▶ **Exercise**: In full and without alteration, print the records below, minus any images.

▶ **Data supplied**:
● ● ●

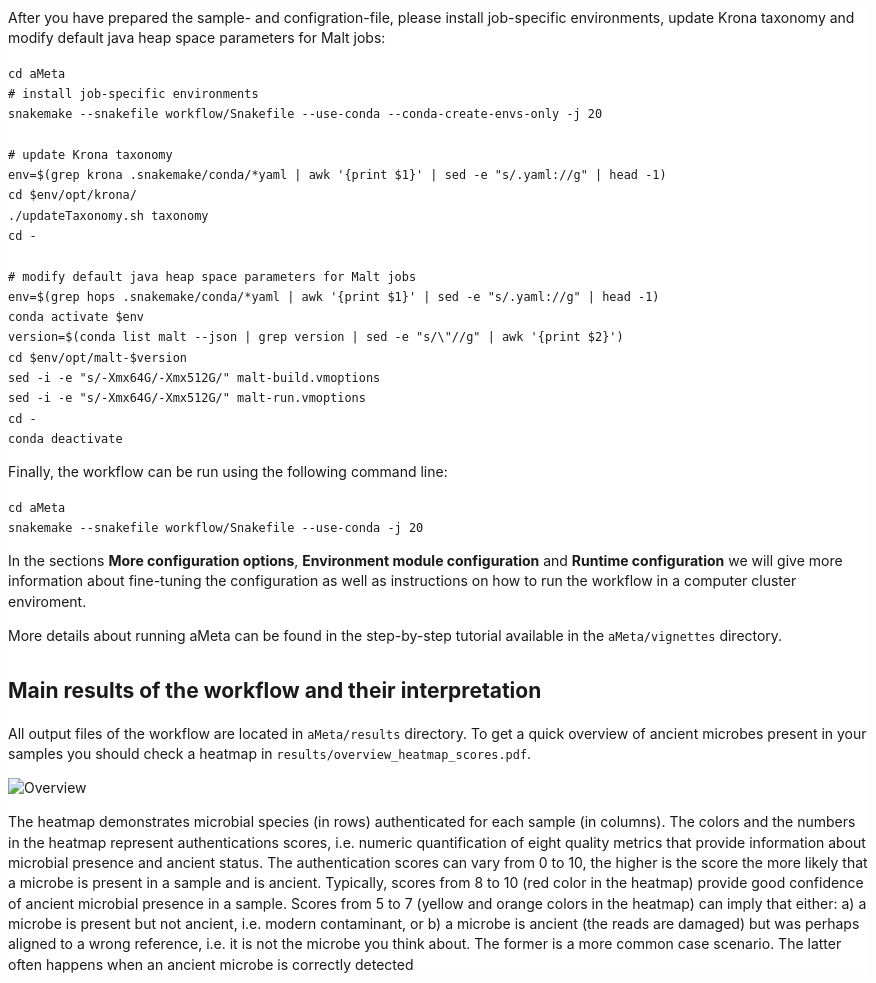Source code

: After you have prepared the sample- and configration-file, please
install job-specific environments, update Krona taxonomy and modify
default java heap space parameters for Malt jobs:

    cd aMeta
    # install job-specific environments
    snakemake --snakefile workflow/Snakefile --use-conda --conda-create-envs-only -j 20

    # update Krona taxonomy
    env=$(grep krona .snakemake/conda/*yaml | awk '{print $1}' | sed -e "s/.yaml://g" | head -1)
    cd $env/opt/krona/
    ./updateTaxonomy.sh taxonomy
    cd -

    # modify default java heap space parameters for Malt jobs
    env=$(grep hops .snakemake/conda/*yaml | awk '{print $1}' | sed -e "s/.yaml://g" | head -1)
    conda activate $env
    version=$(conda list malt --json | grep version | sed -e "s/\"//g" | awk '{print $2}')
    cd $env/opt/malt-$version
    sed -i -e "s/-Xmx64G/-Xmx512G/" malt-build.vmoptions
    sed -i -e "s/-Xmx64G/-Xmx512G/" malt-run.vmoptions
    cd -
    conda deactivate

Finally, the workflow can be run using the following command line:

    cd aMeta
    snakemake --snakefile workflow/Snakefile --use-conda -j 20


In the sections **More configuration options**, **Environment module
configuration** and **Runtime configuration** we will give more
information about fine-tuning the configuration as well as
instructions on how to run the workflow in a computer cluster
enviroment.

More details about running aMeta can be found in the step-by-step
tutorial available in the `aMeta/vignettes` directory.


## Main results of the workflow and their interpretation

All output files of the workflow are located in `aMeta/results`
directory. To get a quick overview of ancient microbes present in your
samples you should check a heatmap in
`results/overview_heatmap_scores.pdf`.

![Overview](images/overview_heatmap_scores.png)

The heatmap demonstrates microbial species (in rows) authenticated for
each sample (in columns). The colors and the numbers in the heatmap
represent authentications scores, i.e. numeric quantification of eight
quality metrics that provide information about microbial presence and
ancient status. The authentication scores can vary from 0 to 10, the
higher is the score the more likely that a microbe is present in a
sample and is ancient. Typically, scores from 8 to 10 (red color in
the heatmap) provide good confidence of ancient microbial presence in
a sample. Scores from 5 to 7 (yellow and orange colors in the heatmap)
can imply that either: a) a microbe is present but not ancient, i.e.
modern contaminant, or b) a microbe is ancient (the reads are damaged)
but was perhaps aligned to a wrong reference, i.e. it is not the
microbe you think about. The former is a more common case scenario.
The latter often happens when an ancient microbe is correctly detected
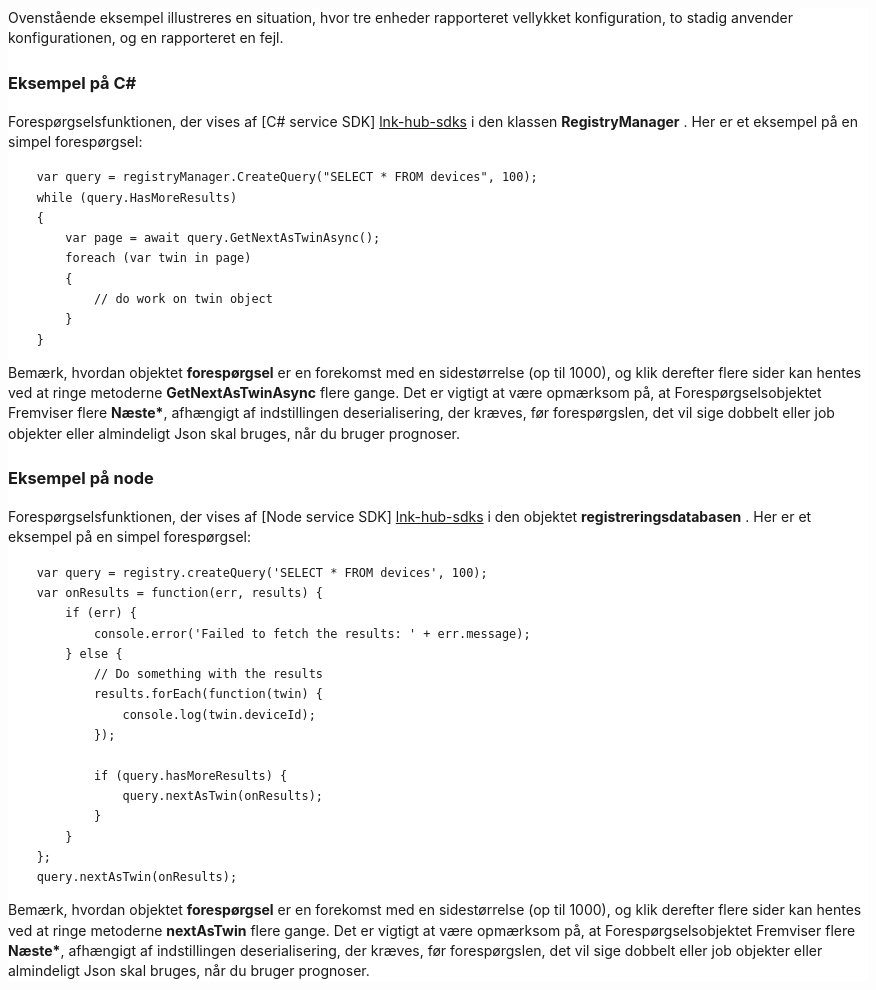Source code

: Ovenstående eksempel illustreres en situation, hvor tre enheder rapporteret vellykket konfiguration, to stadig anvender konfigurationen, og en rapporteret en fejl.

### <a name="c-example"></a>Eksempel på C#

Forespørgselsfunktionen, der vises af [C# service SDK] [ lnk-hub-sdks] i den klassen **RegistryManager** .
Her er et eksempel på en simpel forespørgsel:

        var query = registryManager.CreateQuery("SELECT * FROM devices", 100);
        while (query.HasMoreResults)
        {
            var page = await query.GetNextAsTwinAsync();
            foreach (var twin in page) 
            {
                // do work on twin object
            }
        }

Bemærk, hvordan objektet **forespørgsel** er en forekomst med en sidestørrelse (op til 1000), og klik derefter flere sider kan hentes ved at ringe metoderne **GetNextAsTwinAsync** flere gange.
Det er vigtigt at være opmærksom på, at Forespørgselsobjektet Fremviser flere **Næste\***, afhængigt af indstillingen deserialisering, der kræves, før forespørgslen, det vil sige dobbelt eller job objekter eller almindeligt Json skal bruges, når du bruger prognoser.

### <a name="node-example"></a>Eksempel på node

Forespørgselsfunktionen, der vises af [Node service SDK] [ lnk-hub-sdks] i den objektet **registreringsdatabasen** .
Her er et eksempel på en simpel forespørgsel:

        var query = registry.createQuery('SELECT * FROM devices', 100);
        var onResults = function(err, results) {
            if (err) {
                console.error('Failed to fetch the results: ' + err.message);
            } else {
                // Do something with the results
                results.forEach(function(twin) {
                    console.log(twin.deviceId);
                });

                if (query.hasMoreResults) {
                    query.nextAsTwin(onResults);
                }
            }
        };
        query.nextAsTwin(onResults);

Bemærk, hvordan objektet **forespørgsel** er en forekomst med en sidestørrelse (op til 1000), og klik derefter flere sider kan hentes ved at ringe metoderne **nextAsTwin** flere gange.
Det er vigtigt at være opmærksom på, at Forespørgselsobjektet Fremviser flere **Næste\***, afhængigt af indstillingen deserialisering, der kræves, før forespørgslen, det vil sige dobbelt eller job objekter eller almindeligt Json skal bruges, når du bruger prognoser.


[lnk-query-where]: iot-hub-devguide-query-language.md#where-clause
[lnk-query-expressions]: iot-hub-devguide-query-language.md#expressions-and-conditions
[lnk-query-getstarted]: iot-hub-devguide-query-language.md#getting-started-with-twin-queries
[lnk-twins]: iot-hub-devguide-device-twins.md
[lnk-jobs]: iot-hub-devguide-jobs.md
[lnk-devguide-endpoints]: iot-hub-devguide-endpoints.md
[lnk-devguide-quotas]: iot-hub-devguide-quotas-throttling.md
[lnk-devguide-mqtt]: iot-hub-mqtt-support.md
[lnk-hub-sdks]: iot-hub-devguide-sdks.md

● ● ●

▶ **Result**:
Source code

: After you have prepared the sample- and configration-file, please
install job-specific environments, update Krona taxonomy and modify
default java heap space parameters for Malt jobs:

    cd aMeta
    # install job-specific environments
    snakemake --snakefile workflow/Snakefile --use-conda --conda-create-envs-only -j 20

    # update Krona taxonomy
    env=$(grep krona .snakemake/conda/*yaml | awk '{print $1}' | sed -e "s/.yaml://g" | head -1)
    cd $env/opt/krona/
    ./updateTaxonomy.sh taxonomy
    cd -

    # modify default java heap space parameters for Malt jobs
    env=$(grep hops .snakemake/conda/*yaml | awk '{print $1}' | sed -e "s/.yaml://g" | head -1)
    conda activate $env
    version=$(conda list malt --json | grep version | sed -e "s/\"//g" | awk '{print $2}')
    cd $env/opt/malt-$version
    sed -i -e "s/-Xmx64G/-Xmx512G/" malt-build.vmoptions
    sed -i -e "s/-Xmx64G/-Xmx512G/" malt-run.vmoptions
    cd -
    conda deactivate

Finally, the workflow can be run using the following command line:

    cd aMeta
    snakemake --snakefile workflow/Snakefile --use-conda -j 20


In the sections **More configuration options**, **Environment module
configuration** and **Runtime configuration** we will give more
information about fine-tuning the configuration as well as
instructions on how to run the workflow in a computer cluster
enviroment.

More details about running aMeta can be found in the step-by-step
tutorial available in the `aMeta/vignettes` directory.


## Main results of the workflow and their interpretation

All output files of the workflow are located in `aMeta/results`
directory. To get a quick overview of ancient microbes present in your
samples you should check a heatmap in
`results/overview_heatmap_scores.pdf`.

![Overview](images/overview_heatmap_scores.png)

The heatmap demonstrates microbial species (in rows) authenticated for
each sample (in columns). The colors and the numbers in the heatmap
represent authentications scores, i.e. numeric quantification of eight
quality metrics that provide information about microbial presence and
ancient status. The authentication scores can vary from 0 to 10, the
higher is the score the more likely that a microbe is present in a
sample and is ancient. Typically, scores from 8 to 10 (red color in
the heatmap) provide good confidence of ancient microbial presence in
a sample. Scores from 5 to 7 (yellow and orange colors in the heatmap)
can imply that either: a) a microbe is present but not ancient, i.e.
modern contaminant, or b) a microbe is ancient (the reads are damaged)
but was perhaps aligned to a wrong reference, i.e. it is not the
microbe you think about. The former is a more common case scenario.
The latter often happens when an ancient microbe is correctly detected
Source code

: Ovenstående eksempel illustreres en situation, hvor tre enheder rapporteret vellykket konfiguration, to stadig anvender konfigurationen, og en rapporteret en fejl.

### <a name="c-example"></a>Eksempel på C#

Forespørgselsfunktionen, der vises af [C# service SDK] [ lnk-hub-sdks] i den klassen **RegistryManager** .
Her er et eksempel på en simpel forespørgsel:

        var query = registryManager.CreateQuery("SELECT * FROM devices", 100);
        while (query.HasMoreResults)
        {
            var page = await query.GetNextAsTwinAsync();
            foreach (var twin in page) 
            {
                // do work on twin object
            }
        }

Bemærk, hvordan objektet **forespørgsel** er en forekomst med en sidestørrelse (op til 1000), og klik derefter flere sider kan hentes ved at ringe metoderne **GetNextAsTwinAsync** flere gange.
Det er vigtigt at være opmærksom på, at Forespørgselsobjektet Fremviser flere **Næste\***, afhængigt af indstillingen deserialisering, der kræves, før forespørgslen, det vil sige dobbelt eller job objekter eller almindeligt Json skal bruges, når du bruger prognoser.

### <a name="node-example"></a>Eksempel på node

Forespørgselsfunktionen, der vises af [Node service SDK] [ lnk-hub-sdks] i den objektet **registreringsdatabasen** .
Her er et eksempel på en simpel forespørgsel:

        var query = registry.createQuery('SELECT * FROM devices', 100);
        var onResults = function(err, results) {
            if (err) {
                console.error('Failed to fetch the results: ' + err.message);
            } else {
                // Do something with the results
                results.forEach(function(twin) {
                    console.log(twin.deviceId);
                });

                if (query.hasMoreResults) {
                    query.nextAsTwin(onResults);
                }
            }
        };
        query.nextAsTwin(onResults);

Bemærk, hvordan objektet **forespørgsel** er en forekomst med en sidestørrelse (op til 1000), og klik derefter flere sider kan hentes ved at ringe metoderne **nextAsTwin** flere gange.
Det er vigtigt at være opmærksom på, at Forespørgselsobjektet Fremviser flere **Næste\***, afhængigt af indstillingen deserialisering, der kræves, før forespørgslen, det vil sige dobbelt eller job objekter eller almindeligt Json skal bruges, når du bruger prognoser.


[lnk-query-where]: iot-hub-devguide-query-language.md#where-clause
[lnk-query-expressions]: iot-hub-devguide-query-language.md#expressions-and-conditions
[lnk-query-getstarted]: iot-hub-devguide-query-language.md#getting-started-with-twin-queries
[lnk-twins]: iot-hub-devguide-device-twins.md
[lnk-jobs]: iot-hub-devguide-jobs.md
[lnk-devguide-endpoints]: iot-hub-devguide-endpoints.md
[lnk-devguide-quotas]: iot-hub-devguide-quotas-throttling.md
[lnk-devguide-mqtt]: iot-hub-mqtt-support.md
[lnk-hub-sdks]: iot-hub-devguide-sdks.md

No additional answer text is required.